Director: Daniel Farrier, Dylan Reeve

Distributor: Magnolia Pictures for theatrical distribution; HBO for TV

In the fine tradition of twisty Sundance docs like Catfish and Exit Through the Gift Shop, this bizarre and absorbing film starts with a kooky idea — New Zealand humorist/journalist Farrier investigating an online video of an "endurance tickling" contest — and then takes multiple sharp turns. As soon as Farrier and Reeve begin working on the story, they are threatened with legal action.
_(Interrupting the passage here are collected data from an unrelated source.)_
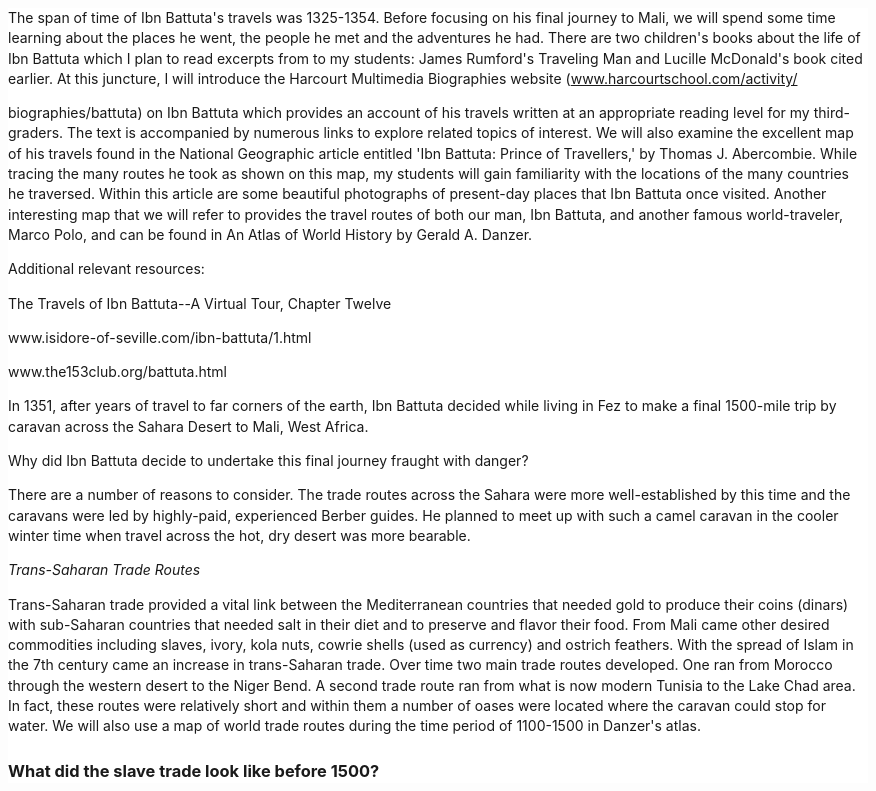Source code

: The span of time of Ibn Battuta's travels was 1325-1354. Before focusing on his final journey to Mali, we will spend some time learning about the places he went, the people he met and the adventures he had. There are two children's books about the life of Ibn Battuta which I plan to read excerpts from to my students: James Rumford's Traveling Man and Lucille McDonald's book cited earlier. At this juncture, I will introduce the Harcourt Multimedia Biographies website (www.harcourtschool.com/activity/
</p>
<p>
biographies/battuta) on Ibn Battuta which provides an account of his travels written at an appropriate reading level for my third-graders. The text is accompanied by numerous links to explore related topics of interest. We will also examine the excellent map of his travels found in the National Geographic article entitled 'Ibn Battuta: Prince of Travellers,'
<i>
</i>
by Thomas J. Abercombie. While tracing the many routes he took as shown on this map, my students will gain familiarity with the locations of the many countries he traversed. Within this article are some beautiful photographs of present-day places that Ibn Battuta once visited. Another interesting map that we will refer to provides the travel routes of both our man, Ibn Battuta, and another famous world-traveler, Marco Polo, and can be found in An Atlas of World History by Gerald A. Danzer.
</p>
<p>
Additional relevant resources:
</p>
<p>
The Travels of Ibn Battuta--A Virtual Tour, Chapter Twelve
</p>
<p>
www.isidore-of-seville.com/ibn-battuta/1.html
</p>
<p>
www.the153club.org/battuta.html
</p>
<p>
In 1351, after years of travel to far corners of the earth, Ibn Battuta decided while living in Fez to make a final 1500-mile trip by caravan across the Sahara Desert to Mali, West Africa.
</p>
<p>
Why did Ibn Battuta decide to undertake this final journey fraught with danger?
</p>
<p>
There are a number of reasons to consider. The trade routes across the Sahara were more well-established by this time and the caravans were led by highly-paid, experienced Berber guides. He planned to meet up with such a camel caravan in the cooler winter time when travel across the hot, dry desert was more bearable.
</p>
<p>
<i>
Trans-Saharan Trade Routes
</i>
</p>
<p>
Trans-Saharan trade provided a vital link between the Mediterranean countries that needed gold to produce their coins (dinars) with sub-Saharan countries that needed salt in their diet and to preserve and flavor their food. From Mali came other desired commodities including slaves, ivory, kola nuts, cowrie shells (used as currency) and ostrich feathers. With the spread of Islam in the 7th century came an increase in trans-Saharan trade. Over time two main trade routes developed. One ran from Morocco through the western desert to the Niger Bend. A second trade route ran from what is now modern Tunisia to the Lake Chad area. In fact, these routes were relatively short and within them a number of oases were located where the caravan could stop for water. We will also use a map of world trade routes during the time period of 1100-1500 in Danzer's atlas.
</p>
<h3>
What did the slave trade look like before 1500?
</h3>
Refusing to be bullied, they fly from New Zealand to the United States to try to figure out what’s going on, and discover a wide-ranging blackmailing scheme that’s been ruining people's lives for years.

To say more would spoil Tickled’s many surprises, but suffice to say that nothing is ever as it initially appears for the filmmakers, and as they keep pushing, they learn a lot about how the internet has made it easier to be randomly mean.

Under the Shadow

Director: Babak Anvari

Cast: Narges Rashidi, Avin Manshadi

Distributor: Netflix (in partnership with Vertical and XYZ)

Between The Babadook two years ago and The Witch last year, Sundance has lately become a prime spot to premiere cutting-edge horror films. Given that The Babadook really became a cultural phenomenon once it landed on streaming, it’s not all that surprising that Netflix bought the rights to the similarly spooky Under the Shadow — even though it’s an Iranian film, where everyone speaks Farsi.

Language barrier aside, fright fans should quickly spread the word about this one-of-a-kind ghost story, where a mother and daughter deal with a malevolent supernatural force in their apartment building in a bombed-out section of Tehran. The jump scares are strong, the story builds slowly to a white-knuckle final 20 minutes, and the movie expresses an undisguised rage at how the gender politics in the Muslim world complicate even something as elemental as a woman running from a monster. For all of Sundance’s commitment to prestige drama, it’s often tiny little genre exercises like Under the Shadow that linger the longest, well after all the talk about awards and deals has disappeared.